Job item => Reproduce every line of the records below word for word, leaving out the pictures.
[Input records Boundary: Start]
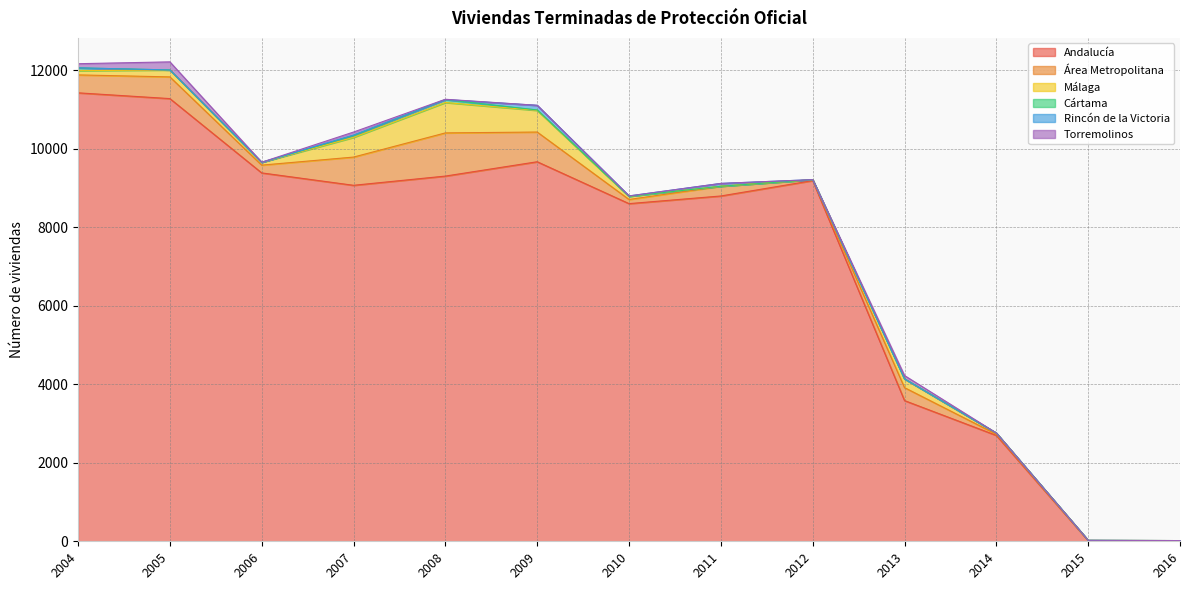

The Área Metropolitana series shows 198 at 2006. True or false?

True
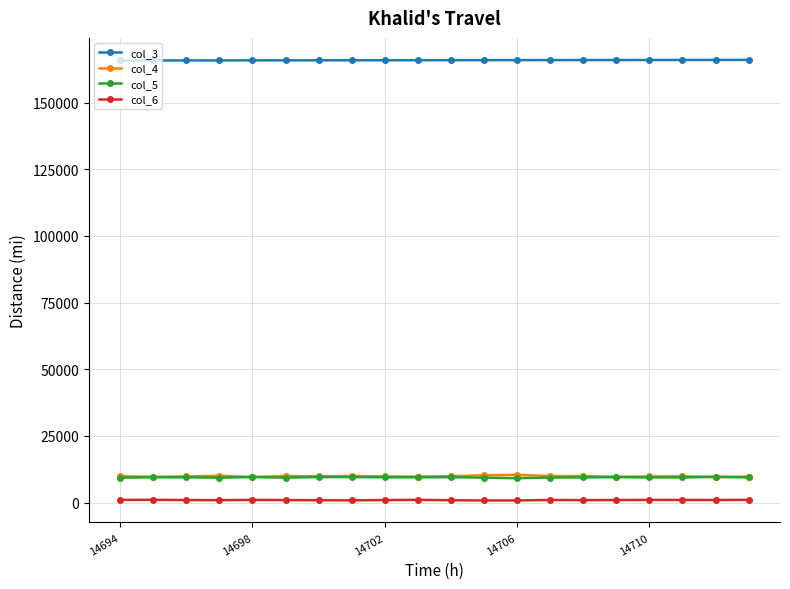

What is the difference between the second highest and minimum values in the col_4 series?

629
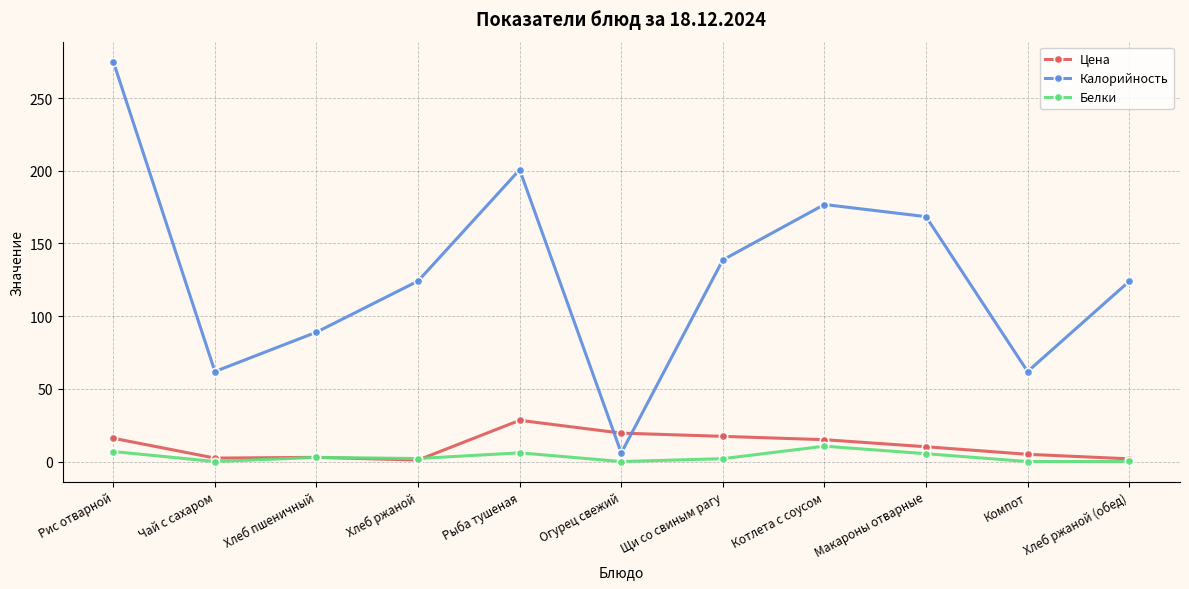

True or false: Калорийность and Белки cross at least once.

False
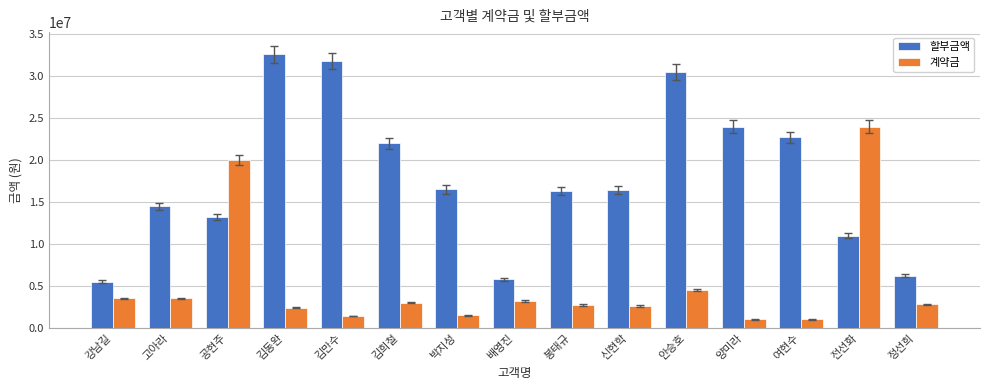

What is the approximate value of 할부금액 at 강남길?

5500000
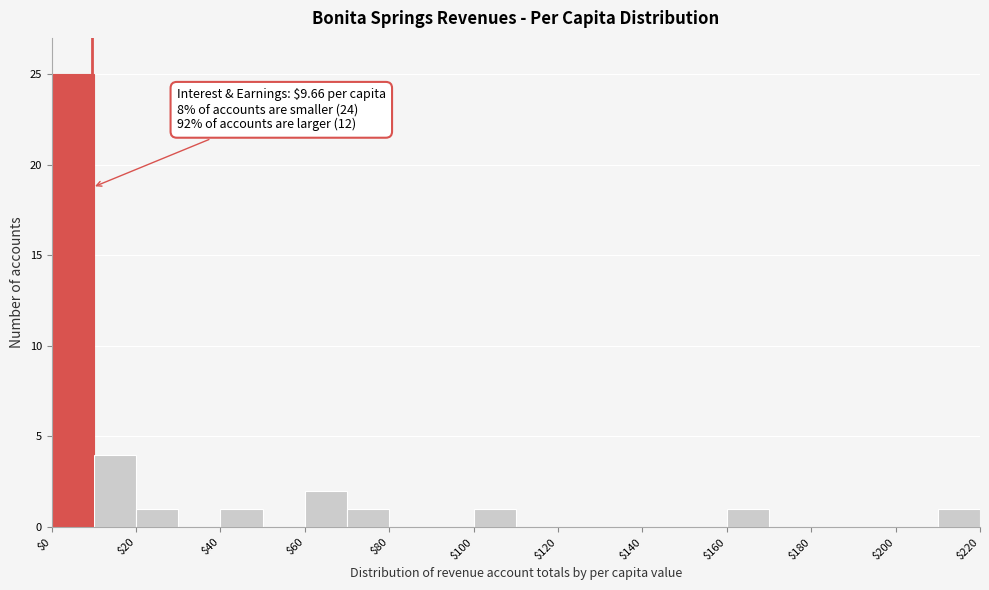

Which range on the x-axis has the tallest bar?

0 to 10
[Input records Boundary: End]
Exercise response =>
The Área Metropolitana series shows 198 at 2006. True or false?

True

What is the difference between the second highest and minimum values in the col_4 series?

629

True or false: Калорийность and Белки cross at least once.

False

What is the approximate value of 할부금액 at 강남길?

5500000

Which range on the x-axis has the tallest bar?

0 to 10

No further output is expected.